NOTE: ------------------------------------------------------------------------------------------
NOTE: The OPTGRAPH procedure is executing in single-machine mode.                               
NOTE: ------------------------------------------------------------------------------------------
NOTE: Data input used 0.01 (cpu: 0.00) seconds.                                                 
NOTE: The number of nodes in the input graph is 4.                                              
NOTE: The number of links in the input graph is 3.                                              
NOTE: ------------------------------------------------------------------------------------------
NOTE: Data output used 0.00 (cpu: 0.00) seconds.                                                
NOTE: ------------------------------------------------------------------------------------------
NOTE: The data set WORK.NODESETOUT has 4 observations and 1 variables.                          
NOTE: The data set WORK.LINKSETOUT has 3 observations and 3 variables.                          



The data set NodeSetOut, shown in Figure 1.14, contains the unique numeric node labels, $\{ 0,1,3,5\} $.

Figure 1.14: Node Data Set of a Simple Directed Graph

Obs node
1 0
2 1
3 3
4 5



Using standardized labels, the same input data set defines a graph with six (not four) nodes.

proc optgraph
   standardized_labels
   data_links = LinkSetIn
   out_nodes  = NodeSetOut
   out_links  = LinkSetOut;
run;

The log that results from using standardized labels is shown in Figure 1.15.

Figure 1.15: PROC OPTGRAPH Log: A Simple Undirected Graph Using Standardized Labels

NOTE: ------------------------------------------------------------------------------------------
NOTE: Running OPTGRAPH version 14.1.                                                            
NOTE: ------------------------------------------------------------------------------------------
NOTE: The OPTGRAPH procedure is executing in single-machine mode.                               
NOTE: ------------------------------------------------------------------------------------------
NOTE: Data input used 0.00 (cpu: 0.00) seconds.                                                 
NOTE: The number of nodes in the input graph is 6.                                              
NOTE: The number of links in the input graph is 3.                                              
NOTE: The number of singleton nodes in the input graph is 2.                                    
NOTE: ------------------------------------------------------------------------------------------
NOTE: Data output used 0.00 (cpu: 0.00) seconds.                                                
NOTE: ------------------------------------------------------------------------------------------
NOTE: The data set WORK.NODESETOUT has 6 observations and 1 variables.                          
NOTE: The data set WORK.LINKSETOUT has 3 observations and 3 variables.                          

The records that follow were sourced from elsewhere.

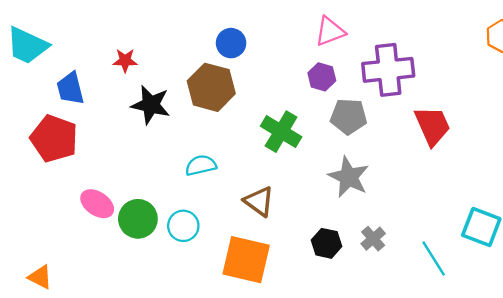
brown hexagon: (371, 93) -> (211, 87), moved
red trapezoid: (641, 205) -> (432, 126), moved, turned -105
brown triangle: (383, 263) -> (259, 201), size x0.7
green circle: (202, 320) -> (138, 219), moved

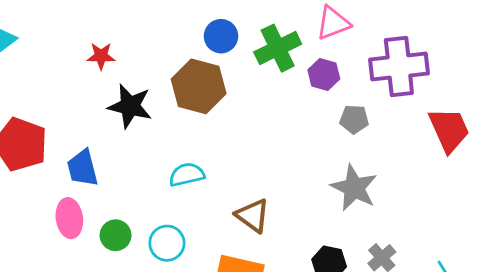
blue trapezoid: (70, 88) -> (83, 168), moved
gray pentagon: (349, 116) -> (354, 119), size x0.7
green cross: (281, 132) -> (278, 48), moved, turned 33
pink ellipse: (97, 204) -> (69, 218), turned 48
green circle: (138, 219) -> (116, 235), size x0.7

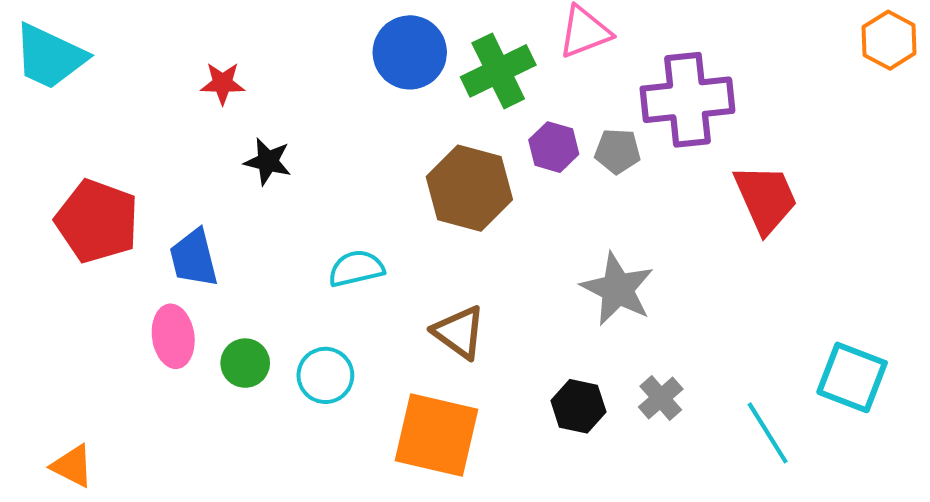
blue circle: (221, 36) -> (410, 52), size x1.4
purple hexagon: (324, 74) -> (554, 147), moved
brown hexagon: (199, 86) -> (469, 188), moved
black star: (130, 106) -> (268, 161), size x0.7
gray pentagon: (354, 119) -> (618, 151), moved

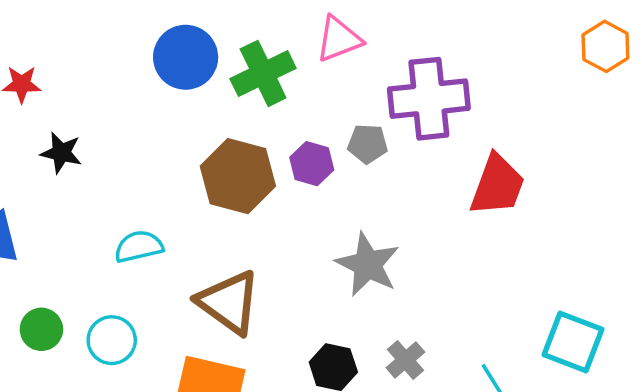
purple hexagon: (554, 147) -> (312, 164), moved
red trapezoid: (766, 198) -> (497, 185), turned 44
brown triangle: (459, 332) -> (229, 302), size x1.4

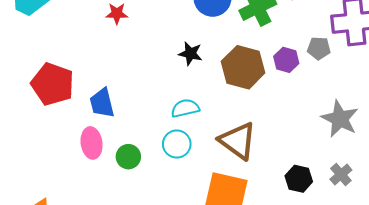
black star: (61, 153) -> (190, 54), moved
gray star: (368, 264) -> (340, 119), moved
cyan circle: (112, 340) -> (177, 144), moved

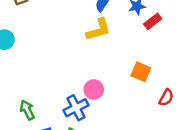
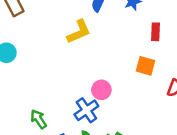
red rectangle: (153, 21) -> (156, 32), moved, turned -42
yellow L-shape: (98, 30) -> (79, 32), moved

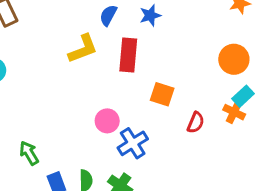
red rectangle: (156, 32) -> (128, 55), moved, size x1.5
blue cross: (86, 110) -> (133, 143), moved

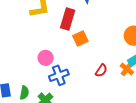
orange square: (162, 94) -> (80, 39), moved, turned 35

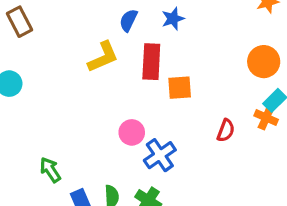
orange square: (80, 39) -> (180, 88), turned 35

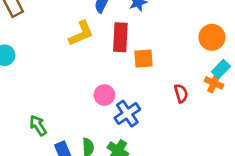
red semicircle: (226, 130) -> (181, 93), turned -36

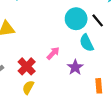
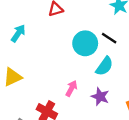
cyan semicircle: (87, 43) -> (104, 66), turned -102

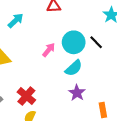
cyan semicircle: (104, 66) -> (74, 68), moved
pink arrow: (71, 88) -> (49, 50), moved

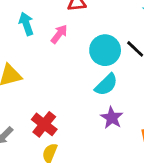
cyan arrow: (16, 21) -> (26, 24), turned -63
pink arrow: (49, 50) -> (59, 34), moved

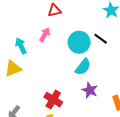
cyan arrow: (26, 24) -> (21, 46), moved
red cross: (44, 124) -> (53, 100), moved

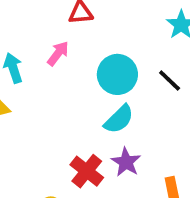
black line: (101, 39) -> (170, 80), moved
red cross: (53, 100) -> (87, 171), moved

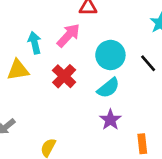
pink arrow: (58, 53) -> (68, 35), size x1.4
red cross: (87, 171) -> (64, 76), moved

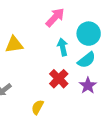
cyan arrow: (35, 43) -> (63, 47), moved
red cross: (64, 76) -> (59, 79), moved

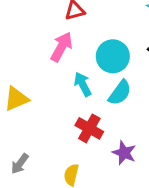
purple star: (88, 86) -> (124, 153), moved

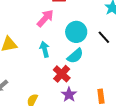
cyan arrow: (83, 84) -> (45, 49), moved
red cross: (89, 128) -> (62, 74), moved

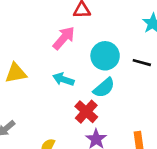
black line: (104, 37) -> (142, 63), turned -32
cyan arrow: (45, 49) -> (63, 79), turned -56

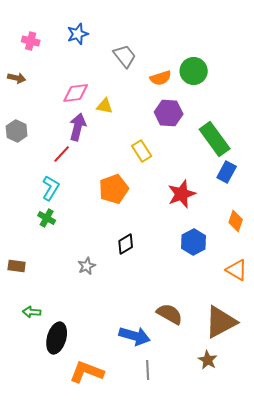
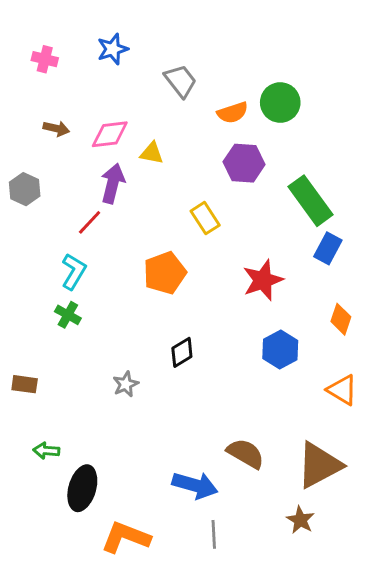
brown arrow: (17, 78) -> (56, 129), moved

The data set NodeSetOut, shown in Figure 1.16, now contains all node labels from 0 to 5, based on the assumptions when using the STANDARDIZED_LABELS option.

Figure 1.16: Node Data Set of a Simple Directed Graph

Obs node
1 0
2 1
3 2
4 3
5 4
6 5



When using standardized labels, the DATA_NODES= input order (which can be arbitrary) is not preserved in the OUT_NODES= output data set. Instead, the order is ascending, starting from zero.